The top Google link for a search for Ahmed Basiony leads to a page at 100copies.com/ahmedbasiony, the music organization led by his fellow Egyptian experimentalist Mahmoud Refat. The site has been offline since the start of the uprising. One hopes it will soon again be publicly accessible, and that, as if anything good could come of such a tragedy (beyond, of course, sweeping and solid governmental reform), the late Basiony’s work will gain a wider audience.

(Photo of Egyptian Museum steps by Tara Todras-whitehil, from coverage at washingtonpost.com. The caption reads: “On guard: Special forces officers patrol the Egyptian Museum in Cairo two days after would-be looters broke in and damaged about 75 objects.”)

Prepared Guitar — As in, Prepared for Time Travel (MP3)

It’s unlikely that we will ever tire of backward masking. As post-feedback, post-reverb effects go, it’s old enough to have entered the realm of the natural, “the natural” defined as technology we consider part of (rather than apart from) everyday life. Though its very existence, the way it warps time, is about as unnatural as sound can get short of pure computer-reared synthesis, there’s something comfortable about it, perhaps owing to its use by George Harrison and others, perhaps simply due to its age in general. In the hands of Arvind Ganga, who records as Every Bolt Rumbling, it’s at first an entry into, and then a bed below, a percussive space.


 

Ganga does all this on guitar, which not only roots the sound in its perhaps most classic setting, but also doubles the sense of time-warping: he’s not only reversing the sound of his guitar, but taking us back in time. Judging by the evidence of this track, which is titled “Life as a Gaucho,” he may in fact be mixing two classic avant-garde techniques, because the crackling, light banging, and bent-wire twisting that slowly consumes the ethereal cush of the backward-masked guitar suggests that he has prepared it, perhaps with the bolts from which he takes his name.

More on Ganga, who is based in Den Haag, Netherlands, at twitter.com/everyboltrumbli (the above image is his Twitter avatar).
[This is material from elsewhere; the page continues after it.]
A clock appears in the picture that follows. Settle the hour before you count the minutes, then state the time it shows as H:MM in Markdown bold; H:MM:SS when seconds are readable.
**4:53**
Top 10 Posts & Searches from January 2011

Of the top 10 most read posts on Disquiet.com, seven were from the (now) daily (and formerly weekdaily) Downstream section of freely legally downloadable audio — that’s out of 46 posts total for the month.

Along with them, these three pieces: (1) “Too Social to Fail? Thinking About Facebook, Netlabels, Free Culture, and Commercial Interests,” reflecting on the decision-making behind an ongoing experiment in the form of the facebook.com/disquiet.fb page; (2) “Building a Better Headphone,” in which the editorial illustration (by Kevin Van Aelst) to a Virginia Heffernan article in the New York Times about headphones (an article whose alternate headline could have been “Headphone Madness”) seems to have a slightly different message than the article itself (image below); (3) and Warren Ellis, Ubu.com, Serial Storytelling,” which looks at writer Ellis’ decisions when curating the great avant-garde archive ubu.com in December 2010.
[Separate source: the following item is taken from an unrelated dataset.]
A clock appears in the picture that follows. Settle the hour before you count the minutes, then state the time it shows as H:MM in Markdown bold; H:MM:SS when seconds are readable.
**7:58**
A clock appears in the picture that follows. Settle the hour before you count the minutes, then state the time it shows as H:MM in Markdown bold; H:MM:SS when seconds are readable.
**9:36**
This Bud’s Not for You: Sometimes an editorial illustration tells its own story.

The seven MP3-related posts in the top 10: (4) a live improvisation with the new zither edition of the Buddha Machine by Dave Seidel (aka Mysterbear), (5) sleepy drones from Saffron Slumber (aka Kevin Stephens), (6) four variations on a track by Caribou (one of them downloadable), (7) a check in with the Stonesthrow Beat Battle during its 200th consecutive week (“Like Fight Club. But in Public. With Laptops.”), (8) a lecture on field recording by Gordon Hempton, (9) the occasion of a new netlabel called Absence of Wax, and (10) Bach, Through a Sampler, Darkly,” in which Yasuo Akai glitches up the Goldberg Variations, heard here:

 

The top post of the last 60 days was a year-end recap about recommended iOS (iPod Touch, iPhone, iPad) involving music/sound, and the top post of the last 90 days was a discussion about Brian Eno‘s album Small Craft on a Milk Sea.

The top searches for the month were (in declining order, allowing for some ties): autechre, drone (which yields 341 returns, in case you were wondering — well, 342 as of this entry), Harold budd, iphone, topic, ambient mix, banks violette, beck, buddha machine, caribou, cave, chris herbert, eliane radigue, grill, instrumental hip-hop, Jon hassell, kosma, spinach prince, stars of the lid, string quartets.